Überhaupt: Die bisherigen Zahlen beziehen sich vorrangig auf digitale Spiele. Aber es ist – im Sinne der genannten Vielfalt von Spielen – ganz entscheidend, diese Entwicklung nicht allein auf digitale Spiele zu verkürzen. Am 2. Mai 2000 schaltete die US-Regierung die künstliche Verschlechterung der Genauigkeit von GPS-Signalen ab und ebnete damit den Weg für den Einsatz der GPS-Geräte für Privatanwender. Mit dieser nun zugänglichen Technik begann das, was man heute unter Geocaching oder GPS-Schnitzeljagden kennt. Dabei werden in der Regel wasserdichte Behälter versteckt und die Verstecke (Geocaches) mit ihren geographischen Koordinaten im Internet veröffentlicht, auf dass andere Schatzsucher losziehen und mit Hilfe eines GPS-Empfängers die Geocaches suchen. In den vergangen 15 Jahren wurden allein in Deutschland um die 340.000 Geocaches versteckt. Auch diese Zahl sollte man sich möglichst konkret vorstellen: Um auf 340.000 Geocaches in 15 Jahren zu kommen, müssten Sie alle 20 bis 30 Minuten, 24 Stunden am Tag, 365 Tage im Jahr, 15 Jahre lang einen Geocache verstecken.

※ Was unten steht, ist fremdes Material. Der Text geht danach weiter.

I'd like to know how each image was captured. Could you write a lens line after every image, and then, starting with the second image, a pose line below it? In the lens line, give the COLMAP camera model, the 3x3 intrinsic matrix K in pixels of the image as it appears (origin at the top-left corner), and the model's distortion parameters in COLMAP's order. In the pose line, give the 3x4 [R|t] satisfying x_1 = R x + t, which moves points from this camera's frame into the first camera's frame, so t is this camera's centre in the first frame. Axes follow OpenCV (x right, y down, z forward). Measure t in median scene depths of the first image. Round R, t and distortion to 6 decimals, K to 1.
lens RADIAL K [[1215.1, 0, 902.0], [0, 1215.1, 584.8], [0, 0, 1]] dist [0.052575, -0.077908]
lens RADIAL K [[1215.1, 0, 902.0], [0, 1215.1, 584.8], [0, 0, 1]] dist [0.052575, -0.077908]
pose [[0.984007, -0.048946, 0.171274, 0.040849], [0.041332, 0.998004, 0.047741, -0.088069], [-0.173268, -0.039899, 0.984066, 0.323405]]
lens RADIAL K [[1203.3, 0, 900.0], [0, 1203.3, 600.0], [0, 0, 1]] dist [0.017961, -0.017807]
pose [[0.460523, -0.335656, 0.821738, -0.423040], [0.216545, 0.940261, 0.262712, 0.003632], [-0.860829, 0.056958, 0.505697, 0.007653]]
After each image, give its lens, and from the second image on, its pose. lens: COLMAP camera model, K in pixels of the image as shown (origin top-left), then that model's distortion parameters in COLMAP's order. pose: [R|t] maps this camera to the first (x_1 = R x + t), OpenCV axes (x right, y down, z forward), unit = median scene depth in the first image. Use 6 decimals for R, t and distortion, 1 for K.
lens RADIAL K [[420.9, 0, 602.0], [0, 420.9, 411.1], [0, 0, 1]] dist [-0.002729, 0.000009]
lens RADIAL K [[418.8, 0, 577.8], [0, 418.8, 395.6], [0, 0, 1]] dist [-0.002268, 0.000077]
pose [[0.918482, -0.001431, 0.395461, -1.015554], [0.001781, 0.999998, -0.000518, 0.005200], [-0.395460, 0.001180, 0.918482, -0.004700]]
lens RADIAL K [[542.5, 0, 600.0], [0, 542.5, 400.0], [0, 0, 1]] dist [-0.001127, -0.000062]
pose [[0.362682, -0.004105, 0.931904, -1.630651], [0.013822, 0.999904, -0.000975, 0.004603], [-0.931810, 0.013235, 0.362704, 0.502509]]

Im Schnitt hat sich also die letzten 15 Jahre alle 20 bis 30 Minuten ein Mensch in Deutschland auf den Weg gemacht, um irgendwo einen wasserdichten Behälter zu verstecken, damit sich irgendwann andere Personen auf den Weg machen, diesen zu finden.

Vielleicht bezeichnen sich Geocacher nicht als Spieler, aber sie sind ebenfalls Teil der Entwicklung, die Spiele gerade zum Leitmedium werden lässt. Und kontinuierlich kommen neue Spielformen dazu: Ende 2013 eröffnete das erste Live-Escape-Game in Deutschland. Bei diesen Spielen wird eine kleine Gruppe von normalerweise zwei bis acht Personen in einen Raum gesperrt und hat dann eine Stunde Zeit, sich durch das Lösen von Rätseln aus dem Raum zu befreien. Diese Spiele erfreuen sich gerade extremer Beliebtheit und innerhalb von nicht mal zwei Jahren gibt es jetzt über 50 Anbieter dieser Live-Escape-Games in Deutschland.

Überall entstehen neue Spielfelder, werden Technologien kombiniert, lösen sich die Grenzen zwischen Spiel und Realität auf. Auch wenn der Mensch schon seit jeher spielt kann man die aktuelle Entwicklung in einen Satz zusammenfassen: Die Spiele haben gerade erst begonnen.